Once every month, we’ll share the motivation and passion that drives one book club — it could be yours! — from across the globe. These are the people who have combined the solitary pleasure of reading a book with the joy of sharing, discussing, and debating it in a social setting.
For the month of October, we spoke to Natalia Gameson, who runs the Surbiton Book Club just outside of London, England (and clearly likes dressing up and wearing crowns).
What was the inspiration for starting the Surbiton Book Club?
The book club actually started in a town about four miles away, in Epsom. It gradually got moved over to the quintessentially English spot of Richmond, where it stayed for about two years. Then last year, Richmond became a bit of a trek for me, so I closed the book club for a bit. When I moved to Surbiton, I decided it was the perfect opportunity to open it up again — it’s such a good way to get to know people in the local area and to make new friends.

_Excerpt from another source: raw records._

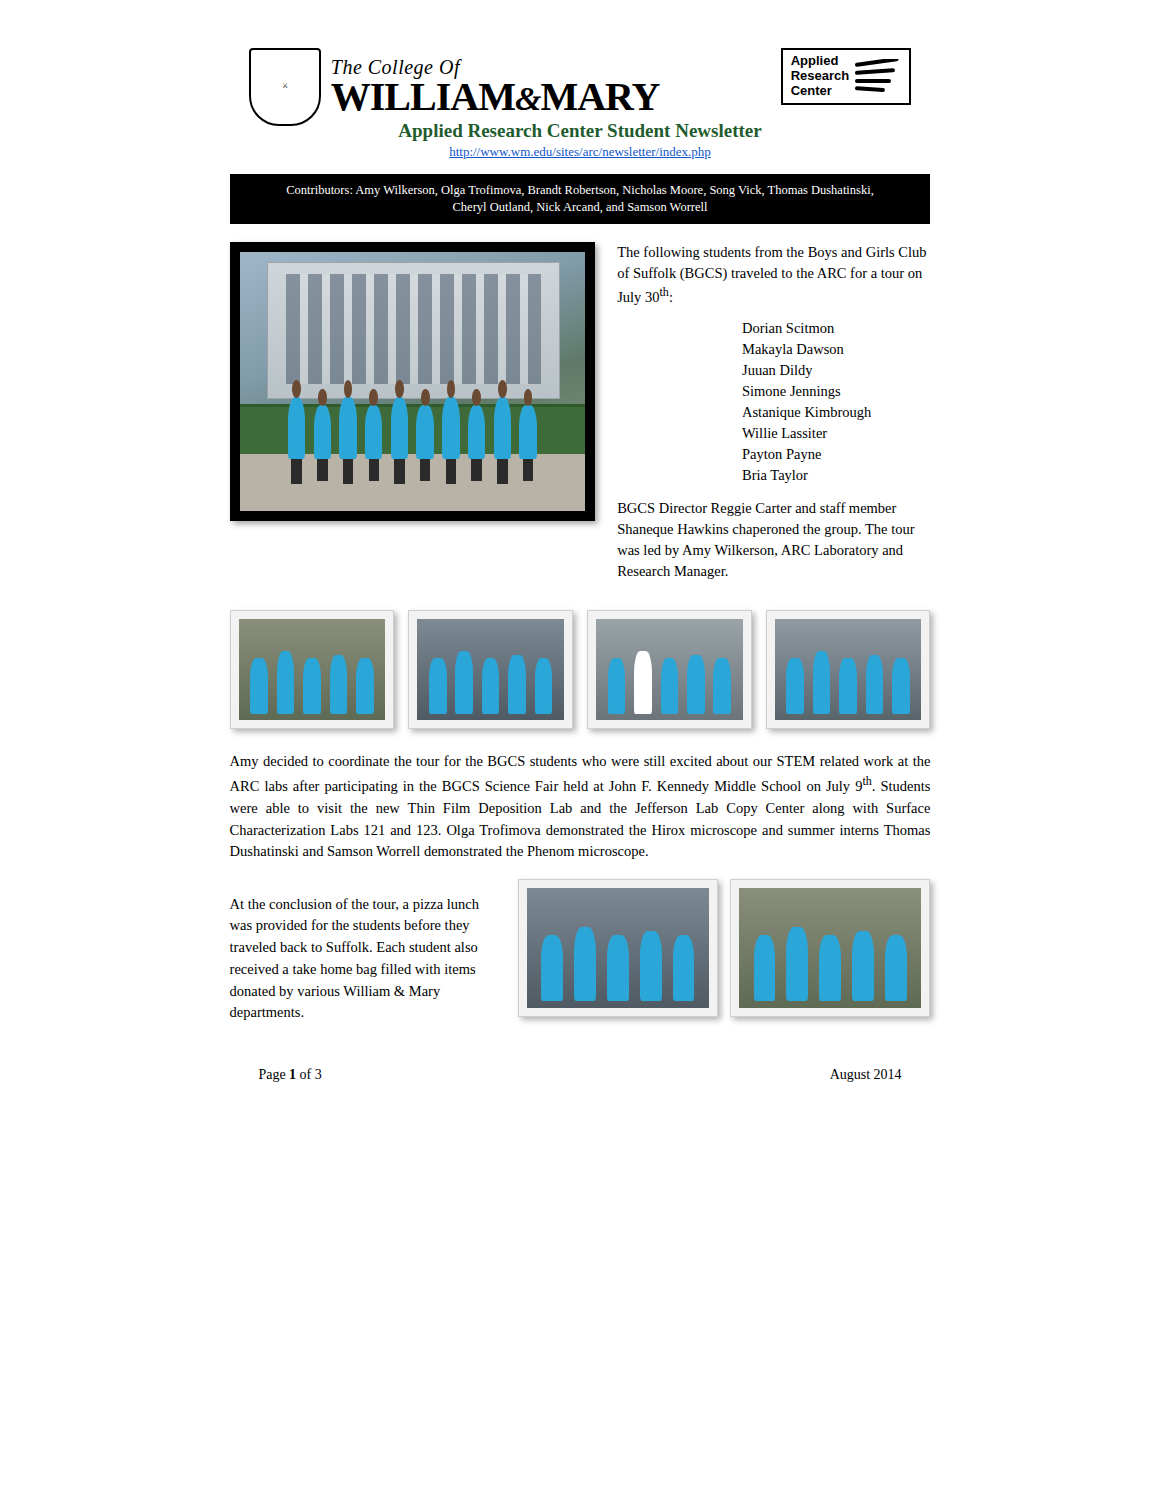⚔
The College Of
WILLIAM&MARY
Applied
Research
Center
Applied Research Center Student Newsletter
http://www.wm.edu/sites/arc/newsletter/index.php
Contributors: Amy Wilkerson, Olga Trofimova, Brandt Robertson, Nicholas Moore, Song Vick, Thomas Dushatinski, Cheryl Outland, Nick Arcand, and Samson Worrell
The following students from the Boys and Girls Club of Suffolk (BGCS) traveled to the ARC for a tour on July 30th:
Dorian Scitmon
Makayla Dawson
Juuan Dildy
Simone Jennings
Astanique Kimbrough
Willie Lassiter
Payton Payne
Bria Taylor
BGCS Director Reggie Carter and staff member Shaneque Hawkins chaperoned the group. The tour was led by Amy Wilkerson, ARC Laboratory and Research Manager.
Amy decided to coordinate the tour for the BGCS students who were still excited about our STEM related work at the ARC labs after participating in the BGCS Science Fair held at John F. Kennedy Middle School on July 9th. Students were able to visit the new Thin Film Deposition Lab and the Jefferson Lab Copy Center along with Surface Characterization Labs 121 and 123. Olga Trofimova demonstrated the Hirox microscope and summer interns Thomas Dushatinski and Samson Worrell demonstrated the Phenom microscope.
At the conclusion of the tour, a pizza lunch was provided for the students before they traveled back to Suffolk. Each student also received a take home bag filled with items donated by various William & Mary departments.
Page 1 of 3
August 2014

In terms of members, Sophie and Suzanne have been with the club since Richmond, and the rest is made up of people who’ve found the club through Twitter, and my friends who live in the area. I’ve used [UK-based classifieds site] Gumtree and Twitter to publicize the group. I also tried using Meetup.com, which didn’t work as well as it attracted people who never read the book.
I certainly read a lot more because of book club, and when I shut it down, I missed it. I’ve met some lovely ladies through it, and it’s been a nice thing to organize.
How does your group select each book? Is there specific criteria?
It varies! Last month, we read Goodbye, Mr. Chips by James Hilton because it’s short, whereas this month, we’ve gone for something longer. If someone comes across a book they think they’d like to read, they suggest it and then we take it from there.
There are a few reasons I picked Jane’s Fame by Claire Harman, which discusses the growth of Jane Austen’s popularity, how she wasn’t very popular in her own time, and the birth of the romance genre. Most people who come along to a book club have a bit of a thing for Jane Austen — or rather, a thing for Mr. Darcy. I thought it would be interesting to have a think about exactly what her appeal is, and to find out more about her actual writing. We’re all so familiar with the stories, but very few of us have read the original texts. I’ve certainly told my friends how much I enjoyed this book, and tweeted about it quite extensively!
For the meeting, I might ask everyone to bring along a prop, either a book or an item of clothing or something Regency-esque, that shows what influence Jane Austen’s had on their lives. Louise, a new member, has already said she wants to bring along a very old copy she has of Pride & Prejudice. I wonder how many will turn up wearing bonnets…
If you could invite any author (or even just any person) to join one of your meetings, who would it be and why?
I did invite an author once about two years ago — the novelist and psychotherapist Lucy Beresford, who wrote a book called Something I’m Not about a woman who didn’t want to have kids. In all honesty, I wasn’t terribly keen on the book, but having her along kicked off a brilliant discussion. Ideally, I’d love to invite the author along every time. Maybe I’ll start working on Claire Harman and see where she’s based…
Of all the books your club has selected, which is your favourite?
My favourite book club experience was probably reading The Curious Incident of the Dog in the Night-Time by Mark Haddon. I’d already read the book on a work trip to Italy, and I’d hated it — mostly because I’d just skimmed it and not bothered paying much attention to it. When I read it for book club, I got so much out of it, and came to see what a fabulous novel it really is.